И запело всё кругом: запел лес, запели воды, запели фавны: «Привет тебе, Фалес Аргивянин,
привет, привет…» Так встретила меня моя родина. И куда бы я ни шёл, все знали меня, все
приветствовали меня. Цветы ласково кивали своими головками, птицы доверчиво садились
на мои плечи, и как-то дивно-ласковы были люди. Но я спешил к своему Учителю. Он ласково
встретил меня, приняв в свои объятия, и только в глазах его я заметил грусть.
— Аргивянин, — сказал он мне, — из двенадцати вернулся ты один.

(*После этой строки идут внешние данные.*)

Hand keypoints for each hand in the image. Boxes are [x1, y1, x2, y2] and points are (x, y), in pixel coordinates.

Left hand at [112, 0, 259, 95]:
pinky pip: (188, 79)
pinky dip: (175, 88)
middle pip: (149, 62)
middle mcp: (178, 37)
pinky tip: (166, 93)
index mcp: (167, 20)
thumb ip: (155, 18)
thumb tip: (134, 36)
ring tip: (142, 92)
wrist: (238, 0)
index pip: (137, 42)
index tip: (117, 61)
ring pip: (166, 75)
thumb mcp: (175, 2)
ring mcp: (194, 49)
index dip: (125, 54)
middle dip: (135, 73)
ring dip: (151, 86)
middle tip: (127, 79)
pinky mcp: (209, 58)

Мы пошли к Царю и Отцу планеты, и через несколько дней пути через пески пустыни мы
очутились у Оазиса Царя и Отца. Царь и Отец принял меня и освятил знак, зажжённый на
Page 28/88
челе моём рукой священной.
— Аргивянин, — сказал он, — ты являешь собою единственный пример. Змей гордости
побеждается только сердцем[78], а ты победил его разумом: победил первый. Но это
послужит тебе к тому, что ты не останешься в недрах человечества, ибо пошёл путём, не
свойственным ему[79].
Все эти великие слова сбылись в душе моей, Фалеса Аргивянина. Я искал и не находил
возможности вступить на какую бы то ни было арену деятельности человечества. У меня
всегда была какая-то холодность по отношению к человечеству. Поэтому только в тайных
Святилищах вы встретите имя Фалеса Аргивянина, записанное в анналах яркими буквами. И
на всей планете Земля есть только три-четыре места, с которыми я поддерживаю общение.

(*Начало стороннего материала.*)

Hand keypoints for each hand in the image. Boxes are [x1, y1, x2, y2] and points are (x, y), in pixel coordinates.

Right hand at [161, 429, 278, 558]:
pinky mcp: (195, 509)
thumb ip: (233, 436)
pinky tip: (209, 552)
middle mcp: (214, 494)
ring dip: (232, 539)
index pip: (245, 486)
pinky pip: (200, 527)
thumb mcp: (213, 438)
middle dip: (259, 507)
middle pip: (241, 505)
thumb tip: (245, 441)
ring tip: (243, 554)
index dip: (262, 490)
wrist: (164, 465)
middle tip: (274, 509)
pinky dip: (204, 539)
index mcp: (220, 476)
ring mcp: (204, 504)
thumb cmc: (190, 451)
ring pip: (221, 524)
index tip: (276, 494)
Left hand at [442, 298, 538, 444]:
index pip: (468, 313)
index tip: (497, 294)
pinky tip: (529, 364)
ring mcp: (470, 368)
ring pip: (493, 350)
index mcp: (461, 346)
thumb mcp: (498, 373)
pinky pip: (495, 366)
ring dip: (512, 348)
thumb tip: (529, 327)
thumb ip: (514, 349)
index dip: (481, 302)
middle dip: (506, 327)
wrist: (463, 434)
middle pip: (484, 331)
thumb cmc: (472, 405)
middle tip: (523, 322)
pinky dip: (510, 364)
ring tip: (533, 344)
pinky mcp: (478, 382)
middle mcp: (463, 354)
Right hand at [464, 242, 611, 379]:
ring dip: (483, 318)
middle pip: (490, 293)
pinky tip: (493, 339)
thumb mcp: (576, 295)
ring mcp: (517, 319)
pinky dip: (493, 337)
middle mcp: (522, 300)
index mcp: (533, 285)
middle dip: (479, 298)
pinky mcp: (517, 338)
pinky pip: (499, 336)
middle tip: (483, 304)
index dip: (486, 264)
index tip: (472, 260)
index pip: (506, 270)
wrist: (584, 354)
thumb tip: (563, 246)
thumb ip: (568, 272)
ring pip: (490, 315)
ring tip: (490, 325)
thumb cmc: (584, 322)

Это те знакомства, которые были завязаны мною во времена Христа-Спасителя. Только их я
поддерживаю: остальное мне чуждо.
В разуме моего друга Эмпедокла я читаю вопрос: кем же был Царь и Отец неведомой
планеты? — А его совсем не было. Это был пластический сон магов. Великое испытание,
наложенное Тремя. И знаешь, сколько времени длился сон? Не более трёх минут, ибо
подобные сны совершаются в том пространстве, где нет времени. Они совершаются в
пространстве не физическом, а психическом[80].